Medicaid is really a state program. Federal tax-dollars subsidize about 70 percent of the costs overall, but the administration of benefits and the remaining 30 percent of the costs are borne by the states. What if they balked at the expansion? So the law declared a third mandate: States would have to expand their programs.
But when the Supreme Court in 2012 ruled that the individual mandate at the heart of the legislation was just a tax by another name and was therefore legal, the Roberts Court struck down the state mandate. The feds could not compel states to sign up for huge new expenses. That meant that when the program opened up in 2014, about half of the states — mostly Republican ones — held out.
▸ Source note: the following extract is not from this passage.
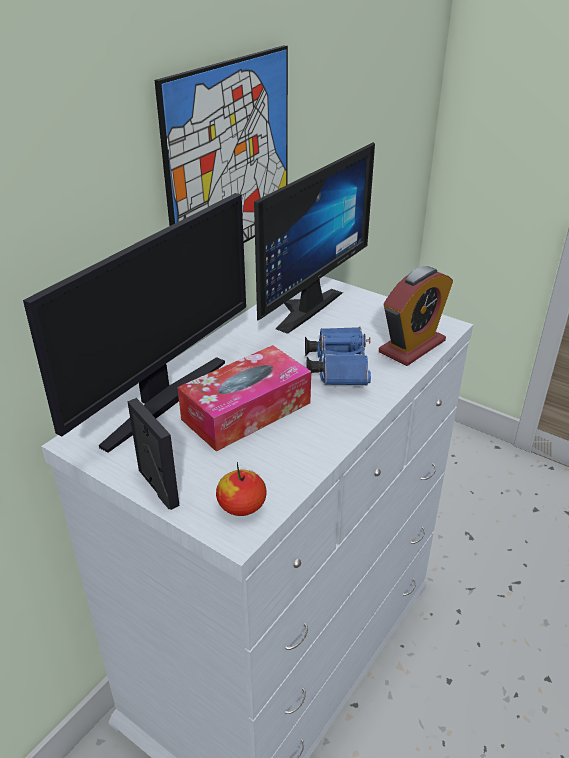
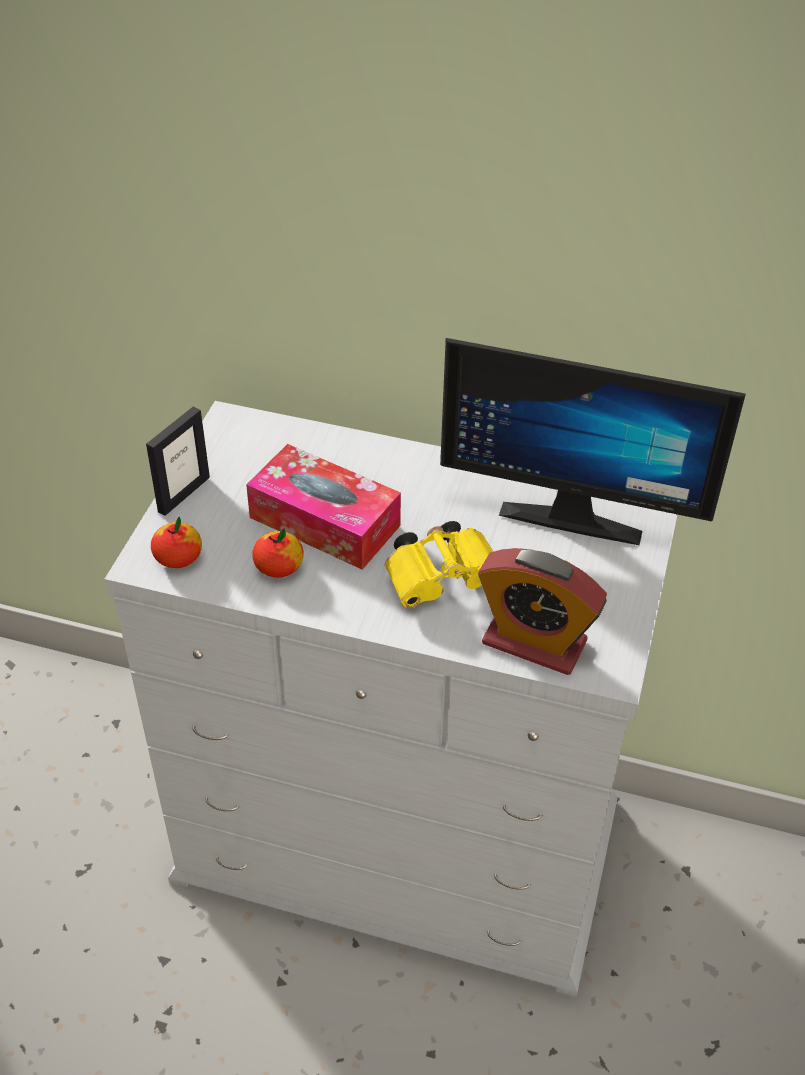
camera: 70 degrees right, 10 degrees up
monitor [23,193,246,453] -> none
picture [155,45,288,243] -> none
blue binoculars [305,327,371,386] -> yellow binoculars [385,521,494,608]
none -> apple [252,529,304,578]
But as time went by, state after state joined the program, a trend that was helped along by the massive influx of federal aid money during the coronavirus pandemic. Now, only 10 states don’t participate, with some 20 million Americans enrolled through the ObamaCare Medicaid expansion. And many of those folks live in poor states in Appalachia and the South, which is to say, red states. Louisiana, Kentucky, West Virginia, Arkansas and Mississippi are all in the top 10 states for Medicaid beneficiaries per capita.
Republicans have been very happy to reap the electoral benefits of being the party of the working class. Indeed the migration of lower-middle-class Americans from blue to red may be the most significant shift in political demographics so far this century. But when the GOP got the voters, they also got the headaches.
So, here we are, 15 years after the Obama Democrats turned themselves into pretzels trying to pay for an expanded social safety net to benefit one of the party’s core constituencies. Now, Republicans have many of those voters in their column, but are trying to turn the pretzel in reverse.
To appease GOP fiscal hawks, the Trump administration is looking for $2 trillion in spending cuts to finance massive tax reductions. And even in the light most favorable to President Trump’s chainsaw man, Elon Musk, his reductions to the federal bureaucracy won’t produce anything like that.
Covetous eyes now fall upon ObamaCare outlays. There’s the $91 billion a year that pays for subsidies for private insurance, but the real prize is the $138 billion the feds spend annually on Medicaid for the working class. If Congress could make significant cuts there, the 10-year multipliers could get Republicans close to their goals.
But, like Obama, Trump has made some promises that complicate the budgeters’ work. Trump has vowed that there will be no federal cuts to any of the big-three programs: Social Security, Medicare and Medicaid.
But what if they said they weren’t going to cut any benefits but got to cut expenditures? And so, we return to the tried-and-true solution: Make it somebody else’s problem.
House Republicans are looking to get $880 billion out of Medicaid cuts but are trying a new spin: They’re not cutting benefits, just expenditures. States can feel free to make up the difference in costs and keep coverage exactly as it is. Let the governors take the heat if voters don’t like it.
A dozen states have “trigger” laws that drop state participation if the federal cash flow is reduced. Many others would be forced to do the same. And, again, the burden would fall disproportionately on residents of red states. Linguistic tricks in Congress won’t be much comfort when those bills come due.
The GOP of a decade ago might have been able to make that one stick, but one wonders if the new party of the working class really has the stomach for it.